Para o PCP, o "nunca tínhamos ido tão longe" não foi longe o suficiente

Abílio dos Reis
Abílio dos Reis

Até ao último segundo de quarta-feira "tudo é possível”, mas o terreno está arenoso para o Governo conseguir fazer com que o Orçamento do Estado para 2022 seja aprovado na generalidade. É que depois de o Bloco de Esquerda (BE) ter anunciado este domingo que vai votar contra (se o executivo não ceder nas suas exigências), hoje foi a vez de o PCP trilhar o mesmo caminho, no sentido oposto de António Costa.

As razões dos comunistas para tal? Ora, pelo que "está, mas também pelo que não está" na proposta do Orçamento, segundo justificou Jerónimo de Sousa. Mas não só. O facto de o Governo não querer "acompanhar" as sugestões (imposições) dos comunistas não terá ajudado.

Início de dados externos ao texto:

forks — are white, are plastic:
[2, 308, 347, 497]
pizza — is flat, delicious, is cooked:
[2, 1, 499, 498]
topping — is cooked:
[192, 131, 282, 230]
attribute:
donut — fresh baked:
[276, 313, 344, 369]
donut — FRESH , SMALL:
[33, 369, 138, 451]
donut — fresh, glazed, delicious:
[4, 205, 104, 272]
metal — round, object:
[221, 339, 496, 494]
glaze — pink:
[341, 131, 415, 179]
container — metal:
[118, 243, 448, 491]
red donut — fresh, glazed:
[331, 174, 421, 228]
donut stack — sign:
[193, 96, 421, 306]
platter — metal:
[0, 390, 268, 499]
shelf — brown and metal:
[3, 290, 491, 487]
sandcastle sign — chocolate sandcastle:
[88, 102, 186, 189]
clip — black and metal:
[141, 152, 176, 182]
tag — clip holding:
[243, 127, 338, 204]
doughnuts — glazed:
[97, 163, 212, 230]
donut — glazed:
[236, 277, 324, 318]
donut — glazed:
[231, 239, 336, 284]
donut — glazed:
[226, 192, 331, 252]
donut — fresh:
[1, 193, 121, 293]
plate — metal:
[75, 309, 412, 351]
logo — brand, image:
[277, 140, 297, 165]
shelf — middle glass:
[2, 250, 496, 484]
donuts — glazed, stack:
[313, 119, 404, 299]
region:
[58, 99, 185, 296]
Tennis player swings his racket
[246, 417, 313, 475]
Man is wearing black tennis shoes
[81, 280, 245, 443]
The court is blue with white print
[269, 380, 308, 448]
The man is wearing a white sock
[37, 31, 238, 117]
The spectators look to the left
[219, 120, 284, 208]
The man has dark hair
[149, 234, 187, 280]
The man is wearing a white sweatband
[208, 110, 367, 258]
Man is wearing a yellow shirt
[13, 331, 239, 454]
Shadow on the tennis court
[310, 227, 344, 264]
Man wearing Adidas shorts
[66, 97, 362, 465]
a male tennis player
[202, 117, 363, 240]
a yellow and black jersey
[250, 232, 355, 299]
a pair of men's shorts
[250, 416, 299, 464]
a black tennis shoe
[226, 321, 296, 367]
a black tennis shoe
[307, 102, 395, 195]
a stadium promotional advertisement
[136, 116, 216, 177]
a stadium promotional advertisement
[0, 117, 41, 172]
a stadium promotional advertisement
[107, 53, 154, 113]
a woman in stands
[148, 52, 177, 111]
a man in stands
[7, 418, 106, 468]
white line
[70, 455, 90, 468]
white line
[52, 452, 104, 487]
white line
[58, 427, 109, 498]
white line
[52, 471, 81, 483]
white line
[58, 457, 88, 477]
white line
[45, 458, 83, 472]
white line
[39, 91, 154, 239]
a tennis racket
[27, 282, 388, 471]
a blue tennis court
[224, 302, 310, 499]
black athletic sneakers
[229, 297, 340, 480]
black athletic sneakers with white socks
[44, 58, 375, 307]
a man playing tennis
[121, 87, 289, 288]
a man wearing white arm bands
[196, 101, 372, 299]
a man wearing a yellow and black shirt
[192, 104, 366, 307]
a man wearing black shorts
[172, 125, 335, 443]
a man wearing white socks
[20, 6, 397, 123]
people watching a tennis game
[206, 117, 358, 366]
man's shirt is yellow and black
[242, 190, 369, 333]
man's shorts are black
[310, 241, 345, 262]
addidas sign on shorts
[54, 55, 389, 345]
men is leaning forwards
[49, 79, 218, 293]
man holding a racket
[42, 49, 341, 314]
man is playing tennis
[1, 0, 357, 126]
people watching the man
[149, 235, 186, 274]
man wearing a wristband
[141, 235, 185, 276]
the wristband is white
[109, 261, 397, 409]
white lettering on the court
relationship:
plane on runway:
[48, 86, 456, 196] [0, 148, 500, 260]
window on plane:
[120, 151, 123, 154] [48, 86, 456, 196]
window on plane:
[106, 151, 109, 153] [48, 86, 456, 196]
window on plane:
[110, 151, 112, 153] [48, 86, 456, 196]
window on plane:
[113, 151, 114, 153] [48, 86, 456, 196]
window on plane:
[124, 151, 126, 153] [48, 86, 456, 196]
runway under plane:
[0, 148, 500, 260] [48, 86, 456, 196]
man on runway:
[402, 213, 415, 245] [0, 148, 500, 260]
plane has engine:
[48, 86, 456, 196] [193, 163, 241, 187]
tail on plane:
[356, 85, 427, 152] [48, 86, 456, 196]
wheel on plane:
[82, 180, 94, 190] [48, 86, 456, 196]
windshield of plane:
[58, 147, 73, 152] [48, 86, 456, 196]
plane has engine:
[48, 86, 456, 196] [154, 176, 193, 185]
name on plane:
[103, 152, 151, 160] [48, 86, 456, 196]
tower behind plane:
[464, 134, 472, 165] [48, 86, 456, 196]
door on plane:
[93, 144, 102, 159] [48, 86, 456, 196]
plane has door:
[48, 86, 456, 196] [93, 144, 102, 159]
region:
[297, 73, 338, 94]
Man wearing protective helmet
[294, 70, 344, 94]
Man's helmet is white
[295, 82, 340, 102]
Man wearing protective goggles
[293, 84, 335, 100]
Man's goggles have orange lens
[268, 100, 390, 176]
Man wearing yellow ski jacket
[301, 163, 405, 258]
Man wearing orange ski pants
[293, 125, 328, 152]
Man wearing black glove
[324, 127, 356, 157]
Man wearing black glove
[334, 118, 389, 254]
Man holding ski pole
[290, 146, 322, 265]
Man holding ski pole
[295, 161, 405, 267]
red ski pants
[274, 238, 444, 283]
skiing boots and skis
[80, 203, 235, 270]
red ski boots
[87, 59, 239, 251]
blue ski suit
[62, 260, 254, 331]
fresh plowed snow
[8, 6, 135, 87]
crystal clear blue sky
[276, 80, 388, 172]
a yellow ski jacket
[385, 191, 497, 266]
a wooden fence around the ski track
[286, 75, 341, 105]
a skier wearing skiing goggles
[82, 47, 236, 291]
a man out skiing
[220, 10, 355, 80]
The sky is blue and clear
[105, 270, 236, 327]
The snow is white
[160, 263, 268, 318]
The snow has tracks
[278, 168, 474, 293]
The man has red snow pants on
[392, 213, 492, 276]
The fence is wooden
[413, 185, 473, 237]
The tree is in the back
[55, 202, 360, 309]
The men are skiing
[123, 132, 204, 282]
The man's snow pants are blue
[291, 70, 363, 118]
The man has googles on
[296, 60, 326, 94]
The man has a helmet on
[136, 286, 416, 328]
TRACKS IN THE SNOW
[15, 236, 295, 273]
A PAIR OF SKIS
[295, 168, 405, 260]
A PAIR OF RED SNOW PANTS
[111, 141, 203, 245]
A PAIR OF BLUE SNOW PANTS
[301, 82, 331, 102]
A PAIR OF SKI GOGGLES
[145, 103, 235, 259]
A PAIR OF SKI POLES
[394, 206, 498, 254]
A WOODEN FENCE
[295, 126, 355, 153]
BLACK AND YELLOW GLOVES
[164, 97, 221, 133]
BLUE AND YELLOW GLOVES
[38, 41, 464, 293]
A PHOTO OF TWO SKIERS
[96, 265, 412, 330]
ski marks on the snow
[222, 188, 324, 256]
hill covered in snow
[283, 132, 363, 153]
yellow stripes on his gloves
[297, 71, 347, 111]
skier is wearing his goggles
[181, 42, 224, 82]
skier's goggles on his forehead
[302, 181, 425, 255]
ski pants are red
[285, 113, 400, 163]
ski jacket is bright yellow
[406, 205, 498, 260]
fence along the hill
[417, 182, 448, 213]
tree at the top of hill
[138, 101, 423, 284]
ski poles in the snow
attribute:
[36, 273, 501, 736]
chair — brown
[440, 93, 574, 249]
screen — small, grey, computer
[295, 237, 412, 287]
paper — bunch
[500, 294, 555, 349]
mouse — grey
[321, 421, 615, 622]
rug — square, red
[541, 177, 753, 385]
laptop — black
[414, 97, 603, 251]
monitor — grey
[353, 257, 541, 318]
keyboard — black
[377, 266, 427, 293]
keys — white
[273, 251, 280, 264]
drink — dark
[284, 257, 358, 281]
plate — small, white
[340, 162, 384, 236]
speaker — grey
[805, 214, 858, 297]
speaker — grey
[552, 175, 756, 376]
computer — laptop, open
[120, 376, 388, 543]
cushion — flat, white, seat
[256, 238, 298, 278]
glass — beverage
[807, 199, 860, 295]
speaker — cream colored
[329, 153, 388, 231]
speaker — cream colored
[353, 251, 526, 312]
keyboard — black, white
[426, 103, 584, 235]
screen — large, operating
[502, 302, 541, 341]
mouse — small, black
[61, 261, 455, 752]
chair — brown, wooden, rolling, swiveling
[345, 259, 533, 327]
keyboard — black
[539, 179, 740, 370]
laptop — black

"Não havendo reconsideração por parte do Governo, [ou] disponibilidade para dar respostas aos problemas concretos que o nosso país e o nosso povo atravessam… Este esforço, este empenhamento da nossa parte, não encontrou eco por parte do Governo do PS", esmiuçou ainda.

Este eco parece, aliás, transversal a todos os votos "contra" anunciados nas últimas horas. Assim aconteceu ontem com o BE e esta segunda-feira com o PCP e PEV. Catarina Martins sugeriu que António Costa mostra "intransigência" em relação ao orçamento; o PCP, como se referiu umas linhas mais acima, de que o executivo "não acompanha" os comunistas na sua jornada em defesa do povo; e, por último, o PEV acusou o Governo de ter falta de "flexibilidade".

No entanto, para BE e PCP, o Governo não deixou de contra-atacar e esgrimir argumentos na ótica do "não percebemos a razão" por irem no sentido oposto ao do executivo. E enfatiza que não só tentou encontrar caminho até os dois partidos como o fez de uma maneira como nunca o tinha feito.

"O Governo lamenta a posição do PCP. Nunca tínhamos ido tão longe no diálogo com o PCP como neste Orçamento", declarou esta segunda-feira Duarte Cordeiro. Ou seja, para os comunistas, o "nunca tínhamos ido tão longe" do executivo não foi longe o suficiente.

O que se segue? Se não existir nenhum acordo de última hora, o Presidente já o tinha confirmado ontem e voltou a reiterá-lo hoje: "Ou há Orçamento ou avanço para a dissolução" da Assembleia da República.

O filme dos últimos 15 dias, de como chegámos aqui, na versão do Governo, está presente nas palavras de Duarte Cordeiro:

"Se, por um lado, o Governo nunca tinha ido tão longe, também nunca antes o Governo tinha sentido um nível de exigência tão grande. Talvez isso explique a dificuldade que estamos a ter [para a viabilização do Orçamento], apesar de tantos avanços e de tantas conquistas", declarou.

Em suma: existiram várias reuniões e cedências de última hora, mas não foi suficiente para viabilizar o documento. E, tudo somado, a aritmética dita que o Governo apenas conseguiu o voto favorável do PS e as abstenções do PAN e das duas deputadas não inscritas, Joacine Katar Moreira (ex-Livre) e Cristina Rodrigues (ex-PAN) — sendo que os restantes partidos (PSD, BE, PCP, CDS-PP e PEV) e deputados único (IL e Chega) anunciaram o voto contra, chumbando o OE2022 logo na primeira 'prova de fogo’.

O António Costa está neste momento reunido em Conselho de Ministros e a noite promete ser longa — quer para o primeiro-ministro quer para os seus membros do executivo. Tão longa que se deve prolongar até quarta-feira. Ou, talvez, até bem mais do que isso, se o parlamento cair e o país estiver à beira de novas eleições. Aguardemos pelo desfecho desta reunião que certamente ditará os contornos do futuro político do país.